And how do you like your Carmen? Prosper Mérimée, who wrote the short story on which Bizet's opera was based, saw her as the object of a story of male desire, as told by Don José to a narrator on the eve of his execution for the murder of his mistress. Mérimée's Carmen was silent. Since Bizet brought her pulsatingly to life, she has stood for every variety of male temptation and female liberation: the alluringly provocative slut whom Anna Caterina Antonacci incarnated for the opening run of Francesca Zambello's livestock-rich Royal Opera version was, in my view, much nearer the mark than the vocally refined but physically gauche Alice Coote in Potter's pretentiously ideological show.
Zambello's production is now being revived with a singer in the title role whose only Royal Opera performance to date was four years ago, as an affecting Suzuki in Madama Butterfly. So, although Nancy Fabiola Herrera has sung Carmen in Mexico City, Madrid, Rome, Tokyo and at the New York Met, this is her big London moment – and it's even quite a moment when she bursts into the interview room. Her Japanese make-up for Suzuki had left a pale image in my mind: what confronts me now is a larger-than-life creature with darkly voluptuous features and huge glowing eyes; one senses immediately her Spanish origins. This woman absolutely is Carmen.
And she's still heaving with the anger she's had to evince in a rehearsal of Act III in this very physical production: "Give me a minute to come down, then I'll feel good," she says. Is Carmen her favourite role? "I guess so. It's like a second skin. I fell in love with the role the moment I saw the score." These are the words of a musician, not a theatrical wannabe. "The character felt like me." How so? "There are things you learn from her as a woman, and they're all about feeling good in your skin. She's practical, she lives in and for the moment. She doesn't care about the past or the future, she's about now. That's a quality I have always admired." And possessed? "I've worked on it – and I'm better at it than I was."
But, as the libretto reminds us, Carmen's love affairs don't last even six months: she's not a faithful person, is she? "She is, but in her own way. She's faithful to herself. And she's never with two guys at the same time. She's in charge of her life, a free spirit, and she's faithful in her own way. Her character feels like me."
Is that an engagement ring flashing on her finger? Herrera blushes and laughs. How will her prometido – a timpanist from Montevideo – react when he reads these words? "I think he agrees. He understands me. In my personal life, I have a very constant nature."
Herrera was born in Gran Canaria. Her parents emigrated from there to Venezuela, but soon went back to the Canaries, her father to work in a lab, her mother to run a café beside the university, in which Nancy worked every evening from the age of eight. "My childhood revolved around that café," she says. "I would get up at six, and after school I sold coffee and writing materials to the students. But I also studied piano at the conservatoire, and to please my mother I worked hard at it. I didn't have the technical facility to become a professional, but I had musicality."

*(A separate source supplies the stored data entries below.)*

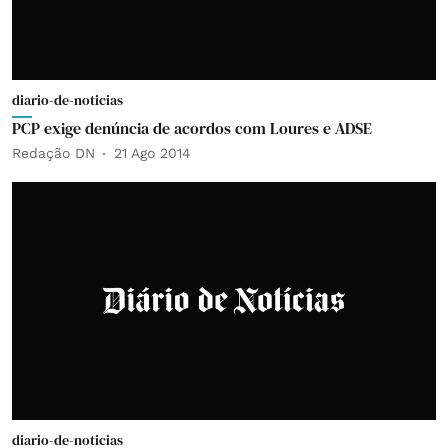
diario-de-noticias
PCP exige denúncia de acordos com Loures e ADSE
Redação DN
21 Ago 2014
diario-de-noticias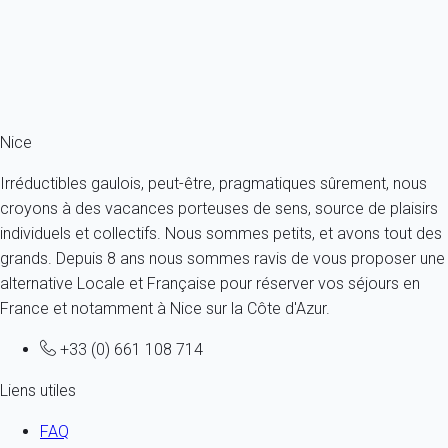
Où sortir le soir à Nice ?
Skier à proximité de Nice : Isola 2000 et Auron
Le quartier du Vieux Nice
Les festivités à Nice
Nice
Irréductibles gaulois, peut-être, pragmatiques sûrement, nous
croyons à des vacances porteuses de sens, source de plaisirs
individuels et collectifs. Nous sommes petits, et avons tout des
grands. Depuis 8 ans nous sommes ravis de vous proposer une
alternative Locale et Française pour réserver vos séjours en
France et notamment à Nice sur la Côte d'Azur.
+33 (0) 661 108 714
Liens utiles
FAQ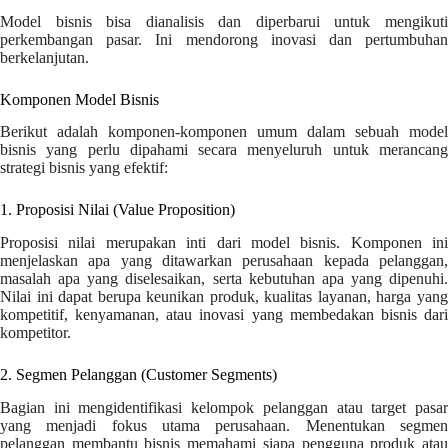
Model bisnis bisa dianalisis dan diperbarui untuk mengikuti
perkembangan pasar. Ini mendorong inovasi dan pertumbuhan
berkelanjutan.
Komponen Model Bisnis
Berikut adalah komponen-komponen umum dalam sebuah model
bisnis yang perlu dipahami secara menyeluruh untuk merancang
strategi bisnis yang efektif:
1. Proposisi Nilai (Value Proposition)
Proposisi nilai merupakan inti dari model bisnis. Komponen ini
menjelaskan apa yang ditawarkan perusahaan kepada pelanggan,
masalah apa yang diselesaikan, serta kebutuhan apa yang dipenuhi.
Nilai ini dapat berupa keunikan produk, kualitas layanan, harga yang
kompetitif, kenyamanan, atau inovasi yang membedakan bisnis dari
kompetitor.
2. Segmen Pelanggan (Customer Segments)
Bagian ini mengidentifikasi kelompok pelanggan atau target pasar
yang menjadi fokus utama perusahaan. Menentukan segmen
pelanggan membantu bisnis memahami siapa pengguna produk atau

She applied to study piano at Madrid conservatoire, and was rejected. "But I'd sung in the school choir. I loved polyphonic music, above all gospel – I knew nothing about opera then. So I thought, I'll sing an aria and try to get in that way. To my surprise, they were interested."
After studying for four years at the Juilliard, and four more in the Academy of Vocal Arts in Philadelphia – returning home to sing zarzuela, Spain's charming brand of operetta – she sang her first Carmen at 29, in Barcelona. Now she's moving faster, expanding her Russian, French, German and Spanish recital repertoire, recording zarzuela with Placido Domingo, and singing Verdi on every continent.
Francesca Zambello, who has had many Carmens pass through her hands, thinks she's on to a winner with Herrera: "She's got that incredible Latin energy – she's all the things you'd expect of a Carmen, but at the same time she's unexpected. She brings a freshness and softness to the role, and has an intuitive sense of the spirituality of the character. And she's a wonderful dancer!" From next Tuesday, we can check this out.